### Page
begin

Skip to content

New Tally Shows Rep. Bishop Trailing in N.Y.

Rep. Tim Bishop has lost his early lead as local officials in New York’s 1st district recanvass voting machines following Tuesday’s election. The Democrat had been leading by 3,500 votes, but Suffolk County elections officials announced last night that challenger Randy Altschuler (R) now has a 392-vote lead.

Local press reported Saturday that there are more than 9,500 absentee ballots that must still be counted, and both campaigns issued statements saying they will wait until each vote is tallied.

Bishop spokesman Jon Schneider said in a statement that the county’s residents deserve “confidence in the integrity of the count,” according to the Sag Harbor Express. “At this point the only way to be sure of the accuracy of the count is to do a full hand recount of all the ballots,” Schneider said, adding that he thinks his boss will emerge the victor.

An Altschuler spokesman told the East Hampton Press that the Board of Elections told the campaign’s attorney late Friday about the new numbers.

end

Portion of a data file
begin

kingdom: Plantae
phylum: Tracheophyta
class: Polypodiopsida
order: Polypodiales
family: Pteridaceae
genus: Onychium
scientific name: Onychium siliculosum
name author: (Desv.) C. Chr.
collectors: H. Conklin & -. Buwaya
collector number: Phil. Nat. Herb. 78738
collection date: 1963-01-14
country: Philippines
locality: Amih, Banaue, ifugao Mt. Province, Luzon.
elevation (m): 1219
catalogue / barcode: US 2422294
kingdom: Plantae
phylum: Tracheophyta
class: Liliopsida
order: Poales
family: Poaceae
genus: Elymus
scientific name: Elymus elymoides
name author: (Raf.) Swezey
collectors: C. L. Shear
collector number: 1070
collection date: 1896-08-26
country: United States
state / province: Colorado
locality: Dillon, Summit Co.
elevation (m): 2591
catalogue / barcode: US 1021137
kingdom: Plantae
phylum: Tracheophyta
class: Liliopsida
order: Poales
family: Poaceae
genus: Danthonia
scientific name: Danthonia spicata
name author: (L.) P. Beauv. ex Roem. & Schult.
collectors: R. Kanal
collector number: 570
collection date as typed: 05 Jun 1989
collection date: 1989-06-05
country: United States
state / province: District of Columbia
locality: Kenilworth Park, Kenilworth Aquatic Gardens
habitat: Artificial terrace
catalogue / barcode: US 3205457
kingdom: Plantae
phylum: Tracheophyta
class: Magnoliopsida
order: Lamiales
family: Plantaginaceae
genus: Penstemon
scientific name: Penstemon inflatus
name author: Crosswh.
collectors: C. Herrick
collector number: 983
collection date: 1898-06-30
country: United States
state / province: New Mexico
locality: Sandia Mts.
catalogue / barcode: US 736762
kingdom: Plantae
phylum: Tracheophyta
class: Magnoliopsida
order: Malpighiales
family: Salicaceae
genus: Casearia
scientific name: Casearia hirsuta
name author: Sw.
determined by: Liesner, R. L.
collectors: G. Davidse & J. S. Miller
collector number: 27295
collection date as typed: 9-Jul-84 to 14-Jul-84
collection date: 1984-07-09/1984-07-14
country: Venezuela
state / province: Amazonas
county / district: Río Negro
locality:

end

### Written exercise
Please go on with the article on the Bishop–Altschuler vote count, picking up after its last sentence.

### Task output
Board spokesman Rob Ryan told the newspaper that the total came as elections officials finished downloading results from the electronic voting machines.

There are eight House races still outstanding. Those remaining uncalled by the Associated Press are Washington’s 2nd district, California’s 11th and 20th districts, Virginia’s 11th district, Kentucky’s 6th district, Illinois’ 8th district, New York’s 25th district, and Texas’ 27th district.

Rep. Solomon Ortiz (D-Texas), trailing by 800 in the initial vote counts, has asked for a manual recount.

Republicans have captured a net 60 seats in the House and six in the Senate.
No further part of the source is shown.